For the latest pipeline conference, Ariel Cohen of Heritage Foundation was a featured speaker on one of the panels, and has posted a summary of the discussion. Below I extract one part of his article dealing with Russia's willingness and ability to pay a "premium" for Central Asian energy resources as a form of discouraging the development of alternative export routes (which as Svante Cornell has point out, it would be inaccurate to call these proposals a Russia "bypass" - because it is a more direct route to consumers). What is interesting about the politics of "premiums" is that we have also discovered that if a supply partner breaks its deal with Russia, and opens up tenders for competitive bidding - in other words, normal market behavior - the punishment is severe and lawless. Turkmenistan learned the hard way that you're not supposed to sell gas to Russia and then expect to consider offers from anyone else. It would be hard to find a more demonstrative example of anti-market behavior than an "accidental" pipeline explosion, but the question will remain whether or not Azerbaijan knows what they are getting into.
Martha Brill Olcott of the Carnegie Endowment pointed out that westward pipelines from Central Asia have improved the region's bargaining capacity. The reason that BTC and BTE could be built was because Russia had for many years grossly underpaid for the energy it took at the border and sold for market prices in Europe. However, today, Russia is paying a premium.
It is likely that Russia is paying the premium because domestic underinvestment and stagnant production have caused a shortage of available gas for export. Secondly, if Russia is overpaying for the gas - and the West dithers in building alternative pipelines - that will encourage Central Asian states to export gas via Russia. Finally, if Europe's top priority is a unified energy market, insufficient commitment and effort going into future projects such as the Nabucco gas pipeline and the Trans-Caspian Pipeline will diminish their chances of being built.
Energy demand and declining prices due to the global economic crisis make high-cost Eurasian energy less attractive for investors.
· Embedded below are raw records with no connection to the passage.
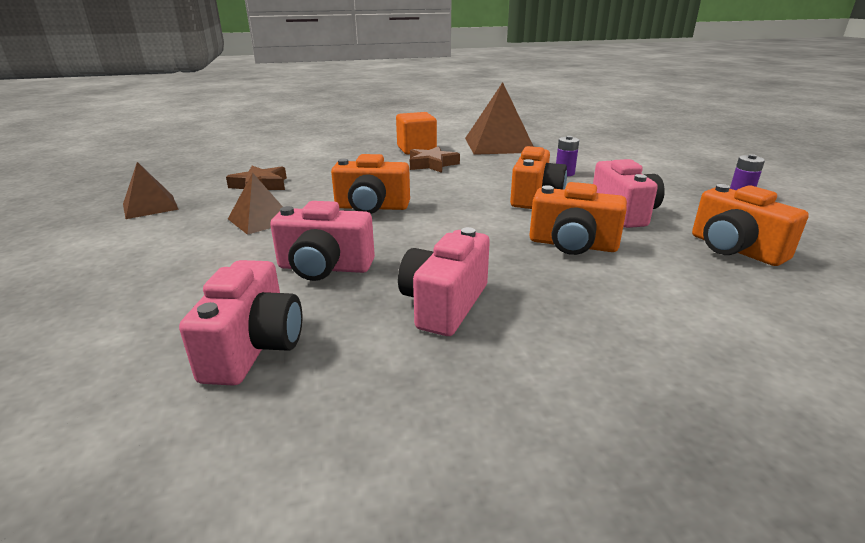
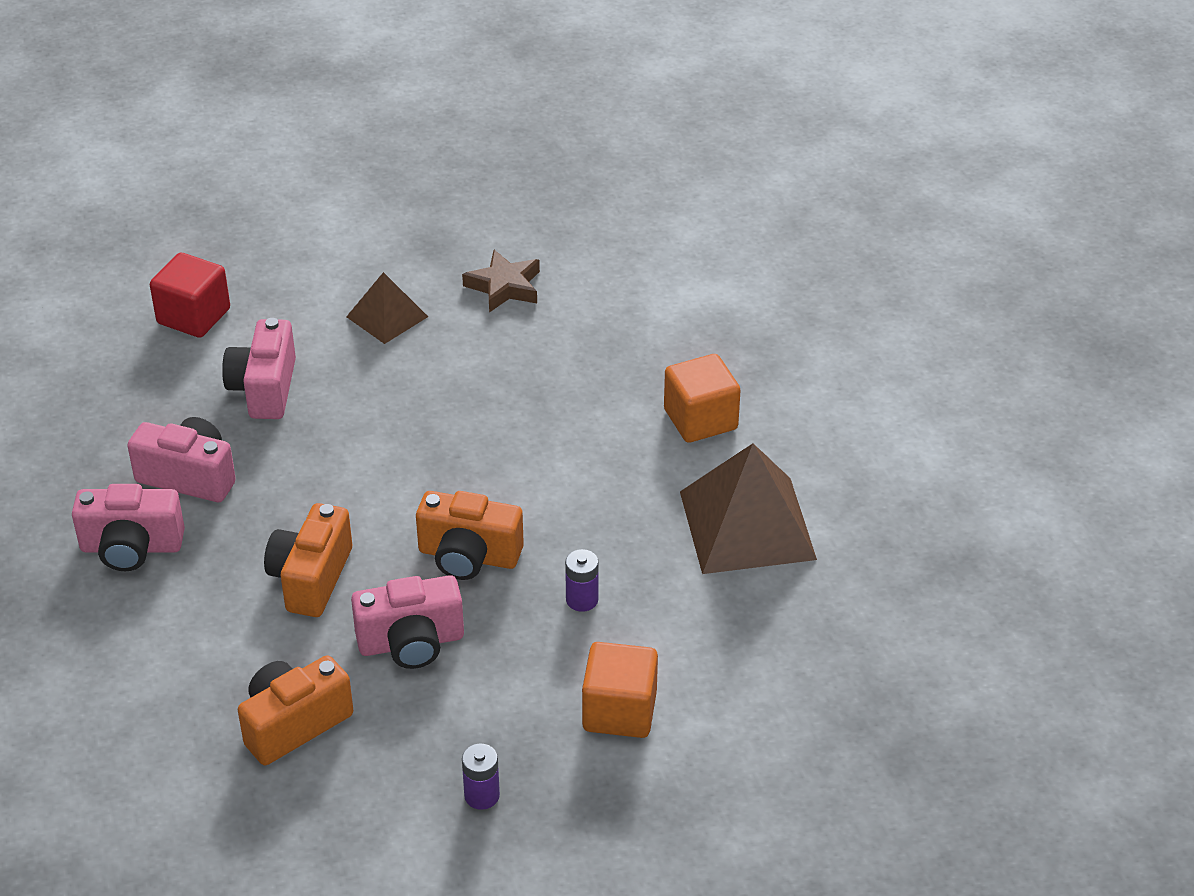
camera: 85 degrees right, 15 degrees up
brown pyramid [123,162,179,219] -> none
pink camera [179,260,302,386] -> pink camera moved to [72,484,185,571]
orange camera [331,154,410,214] -> none
brown star [410,146,460,173] -> none
none -> red cube [150,253,230,338]
none -> orange cube [582,642,658,738]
For project financing, oil at $50 a barrel is much less attractive than oil at $75.
With projects of great geopolitical complexity taking 10 years and more to negotiate, and with multi-billion-dollar financing not readily available at the current energy price levels, the chances that by 2019 we will see much oil and gas flowing West from East in general, and West Caspian in particular - under Western ownership - look slimmer than two years ago.
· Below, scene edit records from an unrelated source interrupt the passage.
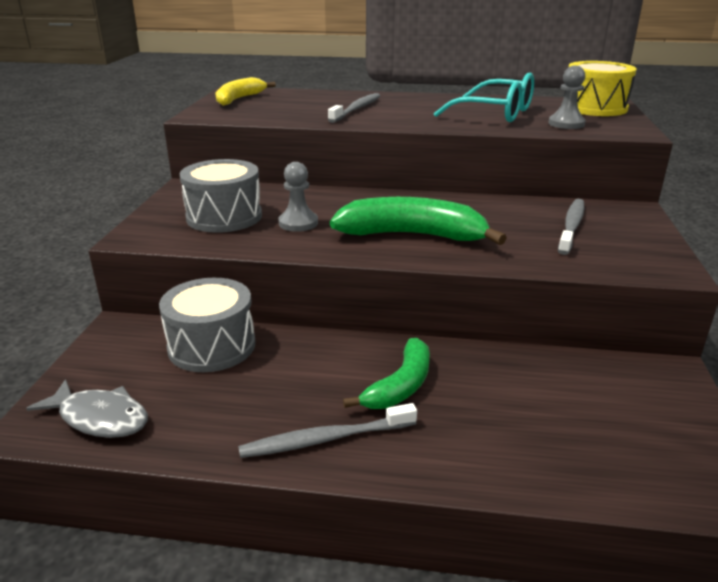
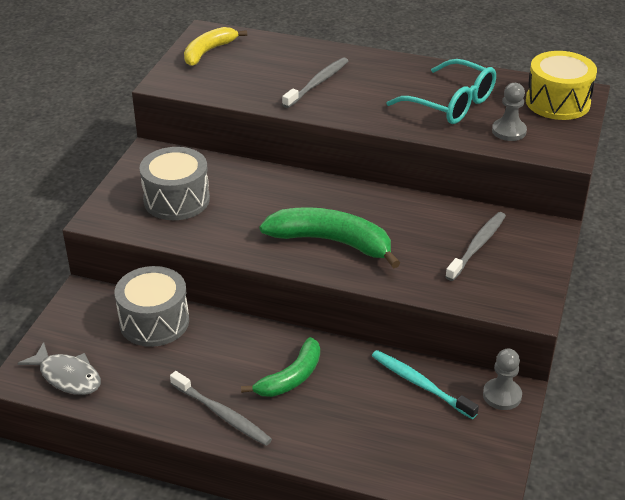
camera: 10 degrees right, 10 degrees up
grey toothbrush [238,403,417,458] -> grey toothbrush turned 135 degrees counterclockwise [170,371,272,446]
grey pawn [278,162,318,232] -> grey pawn moved to [483,349,522,410]
none -> turquoise toothbrush [372,350,479,419]

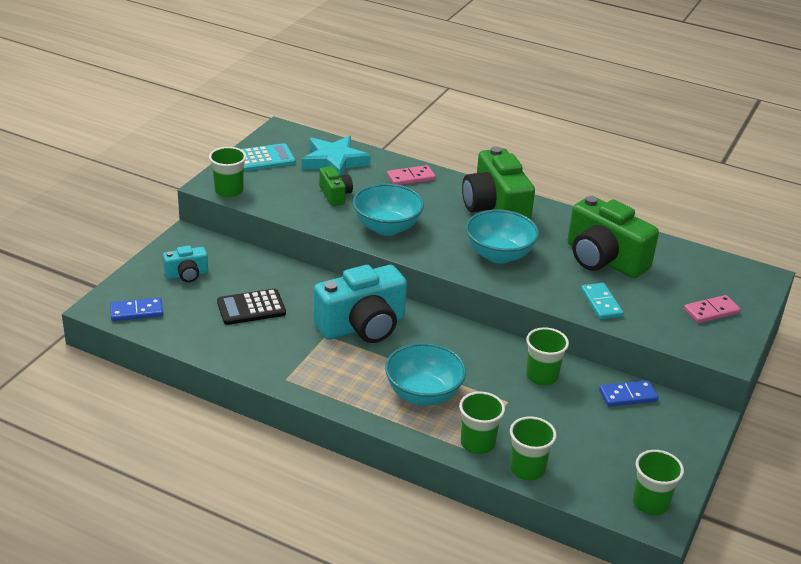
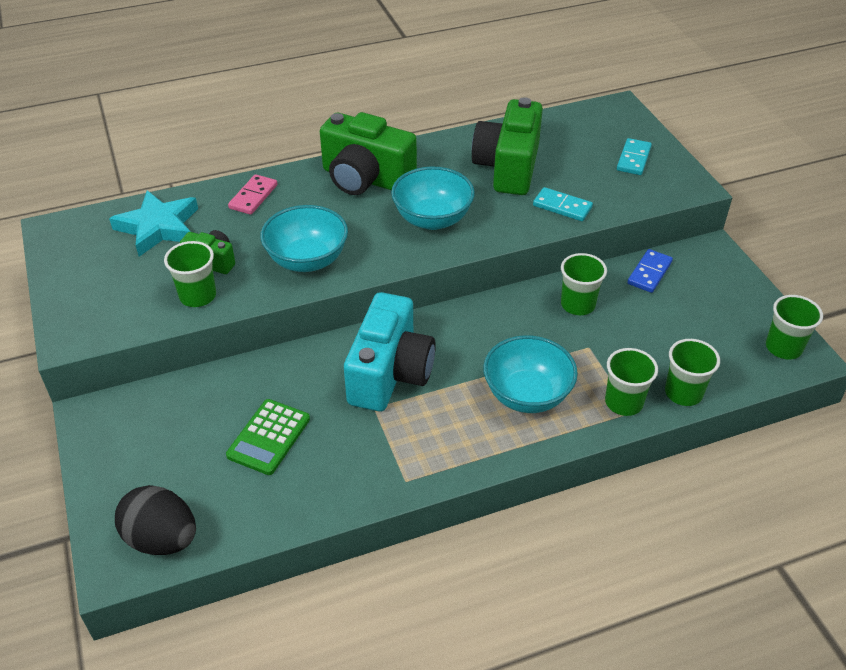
camera: 45 degrees left, 10 degrees up
blue domino [110,298,163,321] -> black egg [115,485,196,555]
turquoise camera [163,246,208,282] -> none
green cup [209,147,246,197] -> green cup moved to [164,241,216,307]
black calculator [217,289,286,325] -> green calculator [226,399,310,475]
turquoise calculator [241,143,295,171] -> none
green camera [568,196,659,278] -> green camera turned 105 degrees clockwise [472,97,543,195]
pink domino [684,295,741,323] -> turquoise domino [617,138,652,175]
Photo: Turkmenistan's President Gurbanguli Berdymukhamedov (L) shakes hands with Russian Prime Minister Vladimir Putin duirng a meeting in Moscow on March 25, 2009. Russia and Turkmenistan postponed a widely expected energy deal today that will boost Russia's hand in resource-rich Central Asia but officials said it would be signed this summer. (Getty Images)



Did it ever enter anyone's head that since European demand has declined, Gazprom is now greatly benefiting from the "failure" to make new big investments to develop new fields while prices were high?
Guess not.
What if they had? You would now be writing about how stupid Gazprom was to make huge investments, believing that prices would never drop.
I would love to understand how exactly Gazprom has benefited from not investing? Because the siloviki in charge had the chance to pad their personal bank accounts instead?
This is one of the world's most corrupt and non-transparent corporations in history, but if spending your time defending monopolies is worthwhile, help yourself.
What has happened in Russia is that the Kremlin has successfully bonded its personalistic leaders firmly to a vague idea of the national interest, as well as to the state business which have made them rich. Ein reich, ein volk, ein Gazprom.
Easy. Look around the world and see the large number of partially completed oil and gas field development projects that are being cancelled because they are not profitable at present prices.
All you are upset about is that Gazprom didn't sink money into gas field development projects that would now be getting the axe.
Wow, now there's a real energy economist at work!
Is it so hard to understand that increasing supply while demand is declining is a bad thing for a company to do??